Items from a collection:
- Opening Delimiter -

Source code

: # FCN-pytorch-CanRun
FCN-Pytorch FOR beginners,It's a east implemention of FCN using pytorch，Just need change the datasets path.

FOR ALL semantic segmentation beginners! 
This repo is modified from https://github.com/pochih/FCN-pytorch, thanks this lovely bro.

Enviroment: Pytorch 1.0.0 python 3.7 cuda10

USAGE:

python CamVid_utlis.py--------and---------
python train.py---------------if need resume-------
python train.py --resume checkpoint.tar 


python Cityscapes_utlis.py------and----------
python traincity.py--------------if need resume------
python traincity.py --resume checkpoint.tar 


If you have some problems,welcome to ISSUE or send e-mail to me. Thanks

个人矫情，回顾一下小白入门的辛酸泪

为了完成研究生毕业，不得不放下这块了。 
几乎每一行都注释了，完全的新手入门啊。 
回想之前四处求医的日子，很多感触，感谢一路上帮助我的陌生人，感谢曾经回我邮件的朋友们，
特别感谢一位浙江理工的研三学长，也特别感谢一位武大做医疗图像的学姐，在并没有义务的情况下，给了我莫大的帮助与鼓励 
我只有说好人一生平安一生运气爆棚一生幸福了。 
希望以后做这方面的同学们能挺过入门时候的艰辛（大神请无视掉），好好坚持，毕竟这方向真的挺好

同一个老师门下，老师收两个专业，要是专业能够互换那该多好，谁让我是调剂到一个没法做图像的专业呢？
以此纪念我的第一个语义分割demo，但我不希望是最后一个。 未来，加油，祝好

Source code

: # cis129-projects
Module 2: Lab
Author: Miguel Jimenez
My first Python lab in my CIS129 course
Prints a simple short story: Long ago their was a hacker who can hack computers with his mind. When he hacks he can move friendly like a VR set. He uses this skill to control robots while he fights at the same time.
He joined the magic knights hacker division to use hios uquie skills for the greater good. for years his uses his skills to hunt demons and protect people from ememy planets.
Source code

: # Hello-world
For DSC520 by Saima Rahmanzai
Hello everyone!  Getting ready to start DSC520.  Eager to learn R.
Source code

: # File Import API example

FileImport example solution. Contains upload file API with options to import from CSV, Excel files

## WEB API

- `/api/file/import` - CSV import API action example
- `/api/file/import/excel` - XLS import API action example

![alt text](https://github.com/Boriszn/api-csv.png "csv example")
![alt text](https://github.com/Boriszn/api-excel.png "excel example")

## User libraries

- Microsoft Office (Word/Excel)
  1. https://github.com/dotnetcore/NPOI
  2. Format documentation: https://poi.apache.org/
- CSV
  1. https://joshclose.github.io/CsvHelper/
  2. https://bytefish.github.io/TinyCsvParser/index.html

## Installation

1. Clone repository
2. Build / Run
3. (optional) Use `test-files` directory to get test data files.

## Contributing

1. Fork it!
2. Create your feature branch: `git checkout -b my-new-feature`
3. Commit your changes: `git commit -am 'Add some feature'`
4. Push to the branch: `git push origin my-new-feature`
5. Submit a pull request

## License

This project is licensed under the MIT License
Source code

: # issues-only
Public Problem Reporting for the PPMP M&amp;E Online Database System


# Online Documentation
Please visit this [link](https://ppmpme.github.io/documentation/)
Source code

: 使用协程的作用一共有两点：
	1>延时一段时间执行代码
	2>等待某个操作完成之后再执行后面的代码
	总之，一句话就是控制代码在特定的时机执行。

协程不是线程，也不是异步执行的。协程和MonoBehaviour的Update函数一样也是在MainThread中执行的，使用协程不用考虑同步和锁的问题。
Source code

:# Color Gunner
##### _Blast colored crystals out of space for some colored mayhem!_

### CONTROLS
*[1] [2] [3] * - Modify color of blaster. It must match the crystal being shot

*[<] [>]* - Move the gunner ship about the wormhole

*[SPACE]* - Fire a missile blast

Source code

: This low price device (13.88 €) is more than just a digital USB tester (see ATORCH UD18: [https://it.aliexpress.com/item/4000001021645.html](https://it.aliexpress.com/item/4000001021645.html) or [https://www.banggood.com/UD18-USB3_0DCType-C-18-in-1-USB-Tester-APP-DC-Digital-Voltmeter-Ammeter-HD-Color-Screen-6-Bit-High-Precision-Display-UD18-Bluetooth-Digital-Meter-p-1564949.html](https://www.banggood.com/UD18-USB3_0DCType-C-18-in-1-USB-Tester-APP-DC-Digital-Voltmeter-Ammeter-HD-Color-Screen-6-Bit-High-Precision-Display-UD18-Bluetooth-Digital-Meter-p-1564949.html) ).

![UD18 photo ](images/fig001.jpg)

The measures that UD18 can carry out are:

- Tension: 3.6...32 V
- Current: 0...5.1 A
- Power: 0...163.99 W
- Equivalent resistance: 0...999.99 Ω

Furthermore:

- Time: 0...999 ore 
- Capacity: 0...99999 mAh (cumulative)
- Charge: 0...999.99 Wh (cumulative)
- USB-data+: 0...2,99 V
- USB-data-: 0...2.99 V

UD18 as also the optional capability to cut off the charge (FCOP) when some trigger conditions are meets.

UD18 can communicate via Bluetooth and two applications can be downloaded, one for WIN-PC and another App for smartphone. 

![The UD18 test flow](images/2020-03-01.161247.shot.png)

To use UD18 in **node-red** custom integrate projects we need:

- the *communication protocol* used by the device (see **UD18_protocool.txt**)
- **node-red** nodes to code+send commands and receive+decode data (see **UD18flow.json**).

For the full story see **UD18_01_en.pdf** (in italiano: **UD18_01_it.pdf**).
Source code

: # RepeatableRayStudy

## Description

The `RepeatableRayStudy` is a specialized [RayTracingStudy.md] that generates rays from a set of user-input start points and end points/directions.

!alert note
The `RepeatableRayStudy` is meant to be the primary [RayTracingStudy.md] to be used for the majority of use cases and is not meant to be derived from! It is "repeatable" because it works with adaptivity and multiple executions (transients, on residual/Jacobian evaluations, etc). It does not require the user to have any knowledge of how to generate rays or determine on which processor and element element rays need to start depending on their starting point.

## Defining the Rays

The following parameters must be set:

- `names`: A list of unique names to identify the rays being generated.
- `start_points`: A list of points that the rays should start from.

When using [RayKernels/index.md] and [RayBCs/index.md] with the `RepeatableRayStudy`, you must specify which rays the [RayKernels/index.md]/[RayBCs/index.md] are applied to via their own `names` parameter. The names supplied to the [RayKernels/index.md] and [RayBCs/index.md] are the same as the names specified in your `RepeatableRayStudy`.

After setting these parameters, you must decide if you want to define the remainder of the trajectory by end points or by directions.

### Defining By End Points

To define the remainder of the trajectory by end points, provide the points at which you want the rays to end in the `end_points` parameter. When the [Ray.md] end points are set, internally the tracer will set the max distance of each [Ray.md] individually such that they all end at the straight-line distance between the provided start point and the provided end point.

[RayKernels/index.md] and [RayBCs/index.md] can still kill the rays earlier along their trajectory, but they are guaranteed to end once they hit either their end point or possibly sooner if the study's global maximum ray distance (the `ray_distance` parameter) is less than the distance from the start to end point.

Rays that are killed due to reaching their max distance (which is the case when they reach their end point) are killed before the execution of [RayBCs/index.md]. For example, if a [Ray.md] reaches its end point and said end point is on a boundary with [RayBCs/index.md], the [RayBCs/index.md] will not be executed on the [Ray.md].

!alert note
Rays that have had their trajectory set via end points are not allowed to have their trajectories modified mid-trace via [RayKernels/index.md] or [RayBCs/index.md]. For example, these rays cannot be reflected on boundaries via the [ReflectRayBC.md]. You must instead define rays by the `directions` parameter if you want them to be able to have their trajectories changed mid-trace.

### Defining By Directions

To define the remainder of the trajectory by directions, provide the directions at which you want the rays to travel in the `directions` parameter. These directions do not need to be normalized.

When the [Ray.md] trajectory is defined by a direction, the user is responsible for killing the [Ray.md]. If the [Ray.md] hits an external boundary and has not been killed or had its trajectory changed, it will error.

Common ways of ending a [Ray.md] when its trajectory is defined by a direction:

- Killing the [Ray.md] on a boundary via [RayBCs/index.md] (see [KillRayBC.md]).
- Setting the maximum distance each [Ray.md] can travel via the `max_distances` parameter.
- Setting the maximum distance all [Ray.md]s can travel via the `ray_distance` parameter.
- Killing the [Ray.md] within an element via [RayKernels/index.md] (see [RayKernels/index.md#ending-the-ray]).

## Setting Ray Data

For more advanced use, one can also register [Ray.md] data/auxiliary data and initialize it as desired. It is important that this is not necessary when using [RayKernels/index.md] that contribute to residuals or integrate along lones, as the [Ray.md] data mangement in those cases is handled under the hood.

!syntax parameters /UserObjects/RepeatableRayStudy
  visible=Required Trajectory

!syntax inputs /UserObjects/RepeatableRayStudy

- Closing Delimiter -

Report how many lines in the items above contain the string "UserObjects". Give only the number.

Output below> 2